Originaltitel: Achilles to kame
Japan, 2008
Der kleine Machisu (Reo Yoshioka) hat nur eine einzige große Leidenschaft: das Malen. Sein Vater, ein steinreicher Kunstliebhaber, unterstützt den ständig mit einem Zeichenbrett hantierenden Sohnemann nur allzu gerne, der Weg des talentierten Jungen zum zukünftigen Meister scheint vorprogrammiert. Doch eine Familientragödie ändert die Lebensumstände Machisus grundlegend. Zunächst ist er gezwungen, bei seinem brutalen Onkel zu leben, der als mürrischer Bauer keinerlei Verständnis für die hochtrabenden Träumereien seines Neffen aufbringt. Doch bereits nach kurzer Zeit wird er ins Waisenhaus abgeschoben. Als junger Mann (nun gespielt von Yurei Yanagi) giert Machisu nach Anerkennung, die ihm aber trotz des Besuches einer Kunstschule und zahlreichen Stilwechseln versagt bleibt. Dafür findet er in Sachiko (Kanago Higuchi) die Liebe seines Lebens, die ihm bis ins hohe Alter Rückhalt gibt.

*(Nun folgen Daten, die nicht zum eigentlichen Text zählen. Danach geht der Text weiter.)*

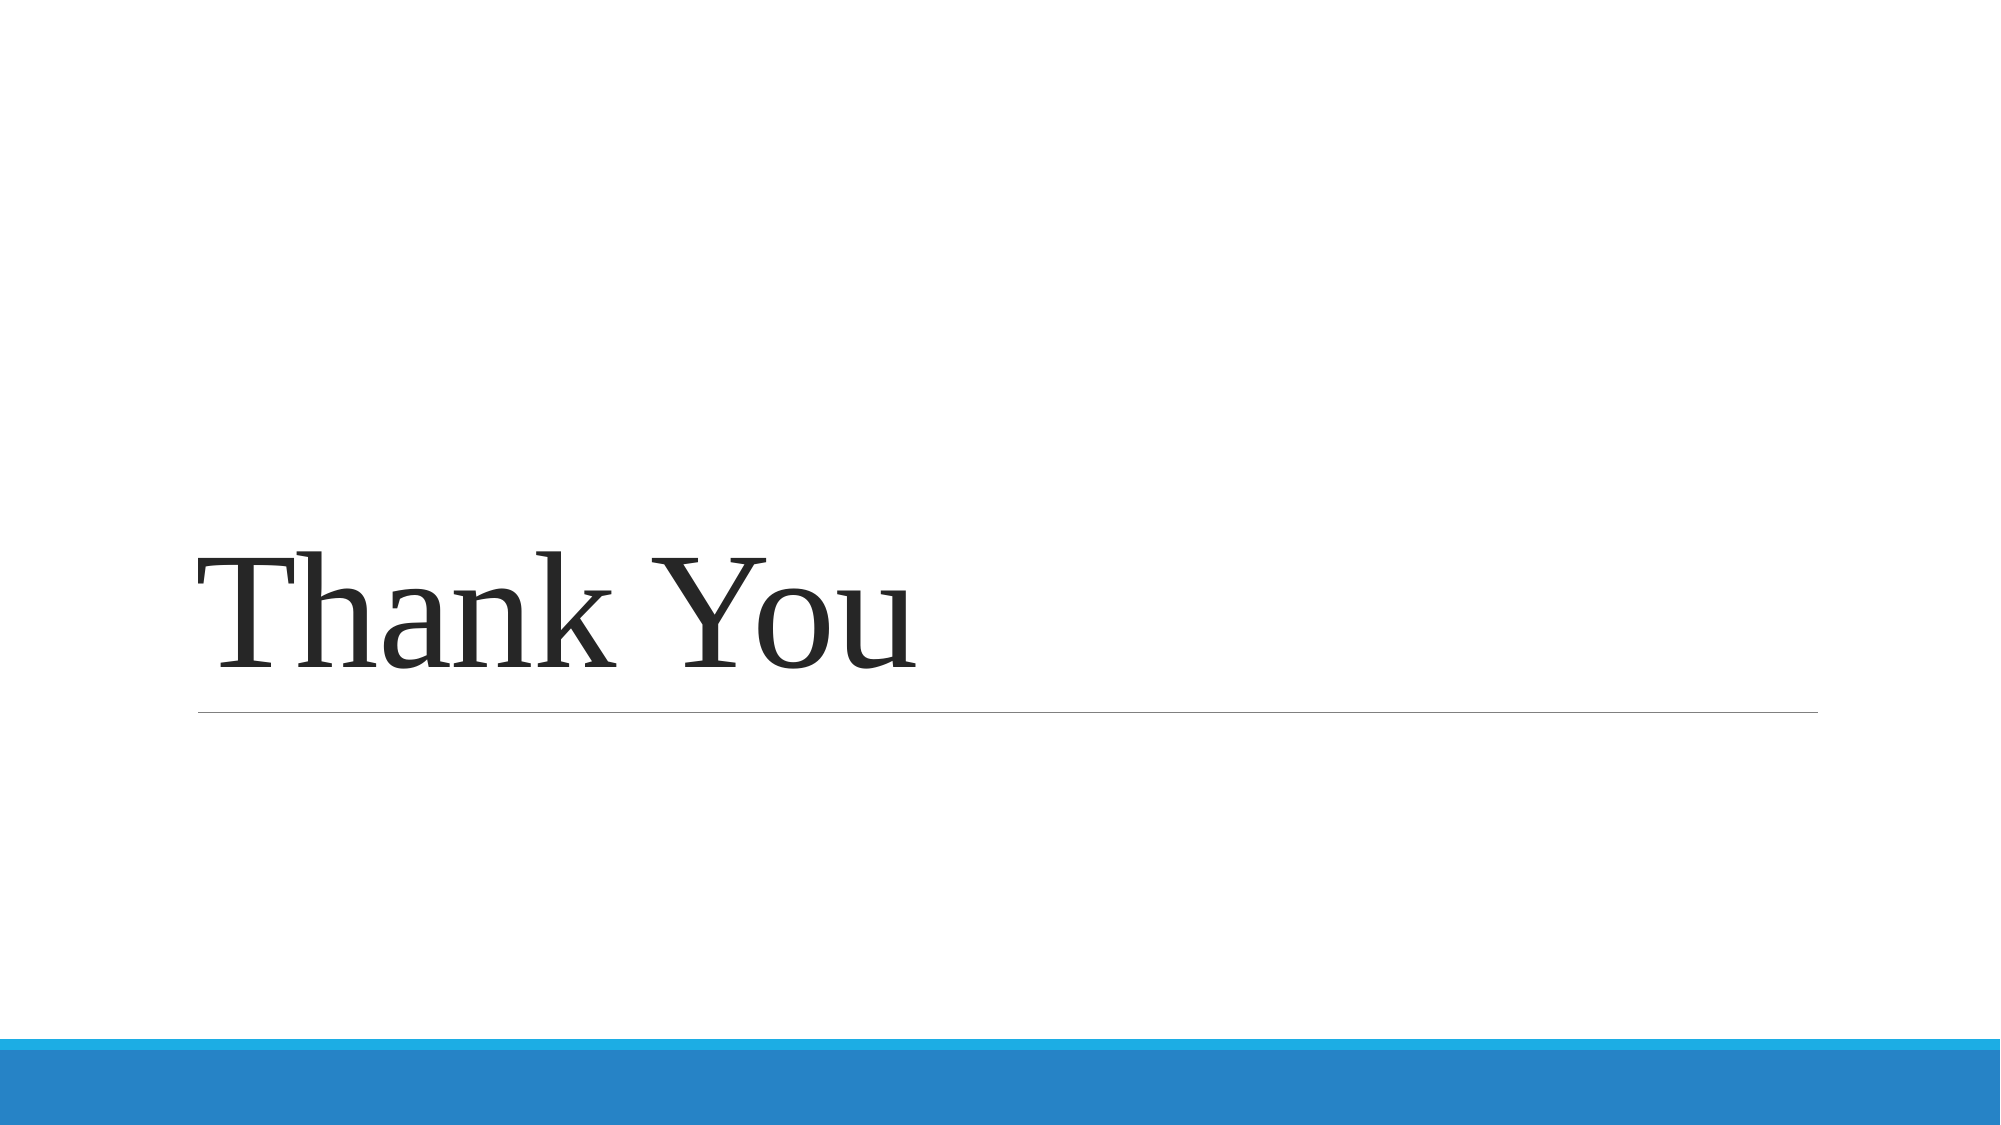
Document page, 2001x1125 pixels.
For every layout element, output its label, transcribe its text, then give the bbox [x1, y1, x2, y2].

title Thank You [180, 124, 1830, 710]
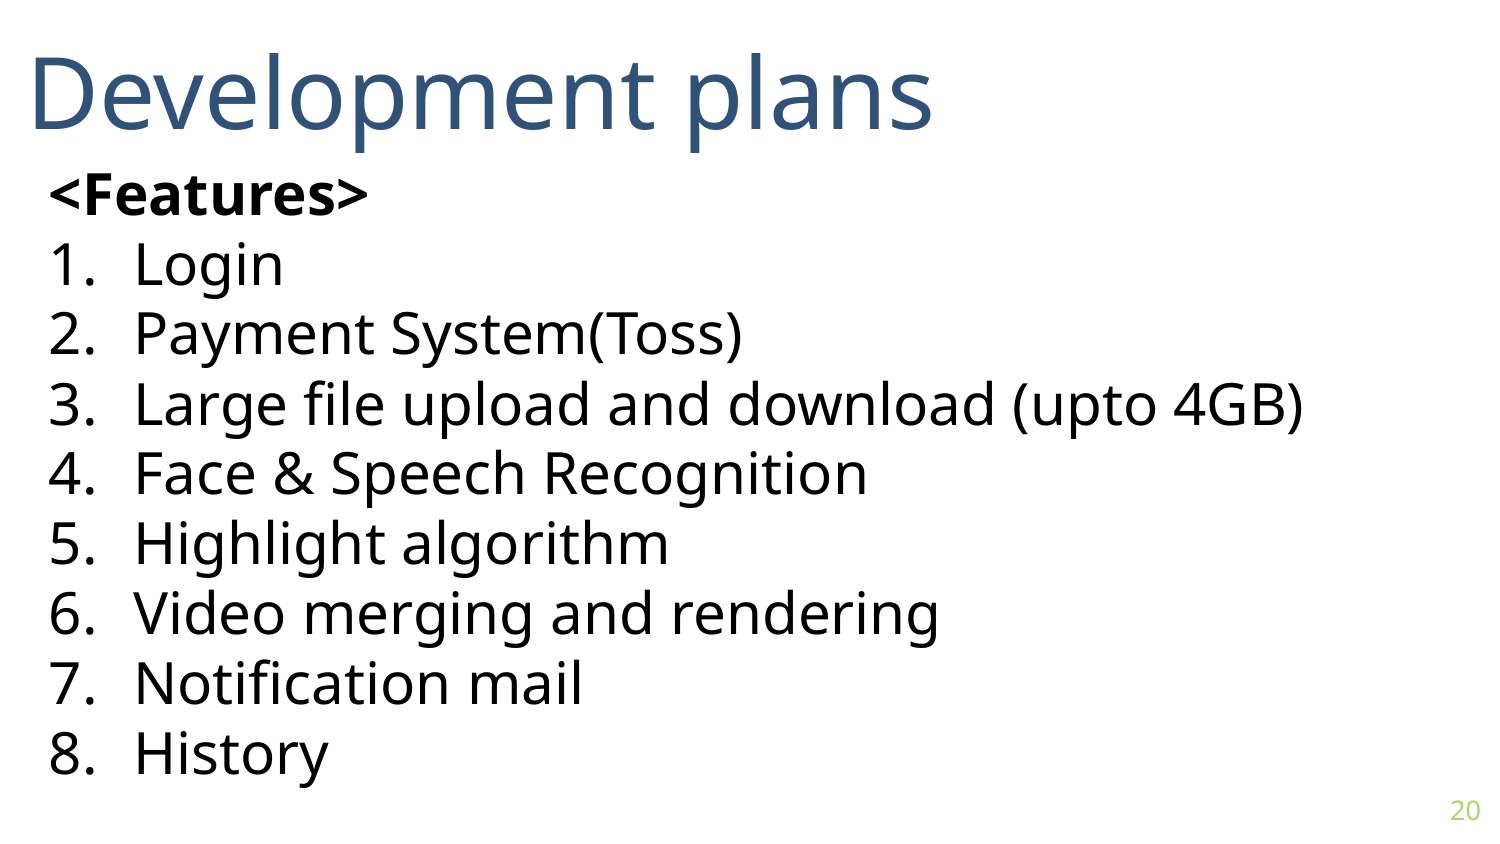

Mit Achilles and the Turtoise beschließt Takeshi Kitano nach Takeshis’ und Glory to the Filmmaker seine selbstreflexive Trilogie über die Kunst. Die Lebensgeschichte eines von unbändiger Leidenschaft getriebenen Malers nutzt er zu einem endgültigen Rundumschlag auf die Kommerzialisierung der Kunst, ohne dabei den Künstler selbst von jeglicher Schuld freizusprechen. Obwohl der Film von einer Vielzahl an tragischen Momenten bestimmt wird, die in ihrer schonungslosen Direktheit immer wieder zu überraschen wissen, ist es insbesondere das letzte Filmdrittel, in dem Kitano höchstselbst in die Rolle Machisus schlüpft, das dem Zuseher mit seinem absurden Humor im Gedächtnis bleibt. Kitano beweist als Regisseur und Drehbuchautor ein untrügliches Gespür für gut plazierte Pointen, während einige der interessanten Nebenfiguren etwas zu kurz kommen. Im Mittelpunkt steht aber ohnehin die Kunst oder vielmehr das abstrahierte Bild eines Künstlers, der zunächst noch einen vergleichsweise kurzen inneren Kampf zwischen Kunst und Kommerz austrägt, bevor er aus der Sucht nach Anerkennung heraus seine schöpferische Identität aufgibt. Dabei vergisst Kitano, der die im Film gezeigten Gemälde selbst malte, weder eine gehörige Portion Selbstironie noch die kritische Auseinandersetzung mit der qualitativen sowie monetären Bewertung von Kunst. Diese wird in Achilles and the Tortoise durch einen Galeristen porträtiert, der über Jahrzehnte hinweg die Werke Machisus ablehnt. Anlass zur Kritik bietet jedoch das zumindest teilweise versöhnliche Ende, das unter Berücksichtigung der bis auf die Spitze getriebenen Aufopferungsbereitschaft Sachikus wenig glaubwürdig wirkt und genau jene Konsequenz vermissen lässt, die den Film bis dorthin auszeichnete.
Nichtsdestotrotz eine sehenswerte Tragikomödie von Takeshi Kitano, der - selbst schon eine Art Kunstfigur - auf humorvolle Art und Weise zeigt, dass Leidenschaft eben auch sehr viel mit Leiden zu tun hat.